▶ _Seitenauszug_
# XML mit dazugehörigen XSL korrekt darstellen



## 4apaev (11. Jan 2011)

Hallo,
ich möchte in meiner Programm XML mit dazugehörigen XSL korrekt darstellen. Was muss ich dafür nehmen?
mfg
Paul


----------



## SlaterB (11. Jan 2011)

eine JTextArea?


----------



## DerEisteeTrinker (11. Jan 2011)

Ist es eine Webanwendun? dann nimm XSL:FO
Ist es ein PDF? dann nimm FOP


----------



## SlaterB (11. Jan 2011)

ist Apache FOP nicht == XSL-FO ?
Apache FOP

wobei bisher von PDF gar nicht die Rede war


----------



## 4apaev (11. Jan 2011)

Hallo,
danke für die schnelle Antwort!
Ich hatte mich gedacht ähnlich wie im IE darstellen zu können, d.h. so was wie eine Komponente von Standard Browser was gerade im System bekannt ist. 
mfg
Paul


----------



## Wildcard (11. Jan 2011)

SWT hat ein Browserwidget mit dem sich der Systembrowser embedden lässt


----------



## 4apaev (12. Jan 2011)

Das kann nicht wahr sein! Es hat geklappt!

ich habe das ausprobiert:

http://dev.eclipse.org/viewcvs/view.../eclipse/swt/snippets/Snippet148.java?view=co

hast du das gemeint? Jetzt ist nur die frage, wie ich das ganze in mein Projekt bekome. 

Nochmals Vielen Dank an alle!
mfg
Paul


----------



## Wildcard (12. Jan 2011)

Ja, das ist das Browser Widget.


> Jetzt ist nur die frage, wie ich das ganze in mein Projekt bekome.


Ohne dein Projekt zu kennen schwierig zu beantworten


----------

▶ _Aufgabe 1_
Womit lässt sich laut Wildcard im Forenthread der Systembrowser einbetten?
▶ _Aufgabe 2_
Gib bitte einen Abschnitt aus dem Forenthread wieder und ersetze darin „ausprobiert“ durch „getestet“. Beginne bei den Worten „## 4apaev (12.“ und höre nach „Dank an alle!“ auf.

▶ _Aufgeführte Zeilen_

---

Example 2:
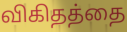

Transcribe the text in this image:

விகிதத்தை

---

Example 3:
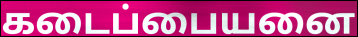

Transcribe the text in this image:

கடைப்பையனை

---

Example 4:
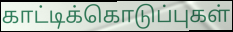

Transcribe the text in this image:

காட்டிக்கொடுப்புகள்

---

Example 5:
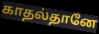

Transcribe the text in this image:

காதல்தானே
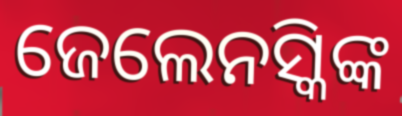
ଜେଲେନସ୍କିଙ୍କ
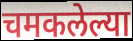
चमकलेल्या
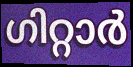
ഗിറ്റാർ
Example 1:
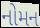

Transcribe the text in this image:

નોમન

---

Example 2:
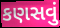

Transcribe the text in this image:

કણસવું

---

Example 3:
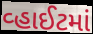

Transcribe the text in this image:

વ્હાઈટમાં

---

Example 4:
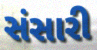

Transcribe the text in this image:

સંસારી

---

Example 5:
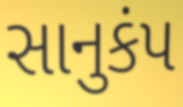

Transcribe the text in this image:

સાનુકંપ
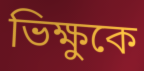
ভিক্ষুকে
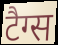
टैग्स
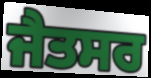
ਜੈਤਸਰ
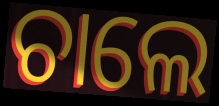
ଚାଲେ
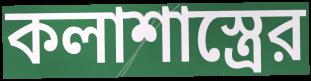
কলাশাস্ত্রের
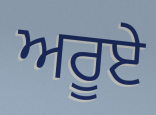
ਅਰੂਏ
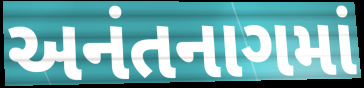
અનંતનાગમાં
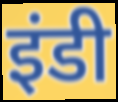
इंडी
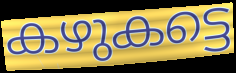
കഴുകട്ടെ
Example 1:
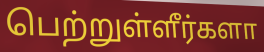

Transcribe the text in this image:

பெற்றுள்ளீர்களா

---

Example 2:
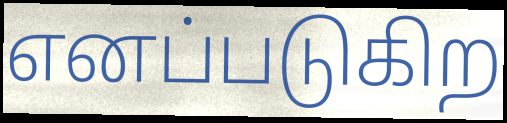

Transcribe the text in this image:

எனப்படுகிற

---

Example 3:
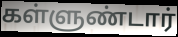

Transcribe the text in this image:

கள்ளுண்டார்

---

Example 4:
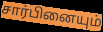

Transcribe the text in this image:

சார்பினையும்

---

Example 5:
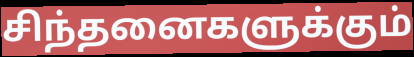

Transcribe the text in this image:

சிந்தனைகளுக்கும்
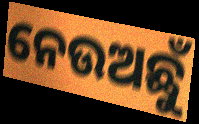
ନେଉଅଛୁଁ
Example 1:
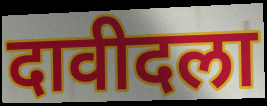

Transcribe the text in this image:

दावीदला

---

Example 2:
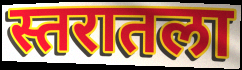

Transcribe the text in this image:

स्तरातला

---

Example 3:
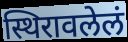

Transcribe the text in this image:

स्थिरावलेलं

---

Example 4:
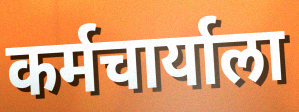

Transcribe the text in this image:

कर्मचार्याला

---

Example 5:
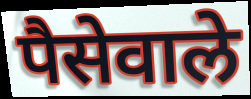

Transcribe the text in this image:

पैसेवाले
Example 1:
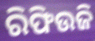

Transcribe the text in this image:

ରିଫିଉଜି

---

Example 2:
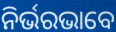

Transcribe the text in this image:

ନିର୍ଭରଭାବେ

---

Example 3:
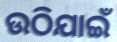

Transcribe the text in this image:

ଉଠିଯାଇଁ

--

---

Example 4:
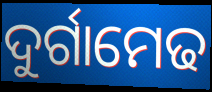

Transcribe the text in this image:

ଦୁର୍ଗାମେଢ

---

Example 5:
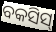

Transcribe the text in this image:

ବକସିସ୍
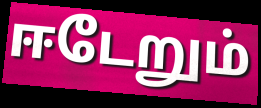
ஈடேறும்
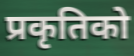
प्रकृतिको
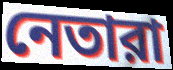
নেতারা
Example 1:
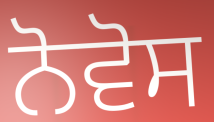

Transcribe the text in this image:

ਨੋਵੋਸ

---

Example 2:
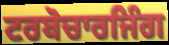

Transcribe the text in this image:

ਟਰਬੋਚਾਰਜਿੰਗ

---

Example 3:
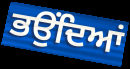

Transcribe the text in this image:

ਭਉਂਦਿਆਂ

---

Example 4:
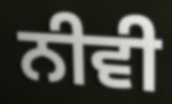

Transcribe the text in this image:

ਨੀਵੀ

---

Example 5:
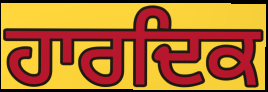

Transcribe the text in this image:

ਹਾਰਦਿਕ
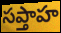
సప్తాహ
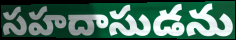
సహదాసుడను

▶ _Lösung 1_
Mit dem Browserwidget von SWT.

▶ _Lösung 2_
## 4apaev (12. Jan 2011)

Das kann nicht wahr sein! Es hat geklappt!

ich habe das getestet:

http://dev.eclipse.org/viewcvs/view.../eclipse/swt/snippets/Snippet148.java?view=co

hast du das gemeint? Jetzt ist nur die frage, wie ich das ganze in mein Projekt bekome. 

Nochmals Vielen Dank an alle!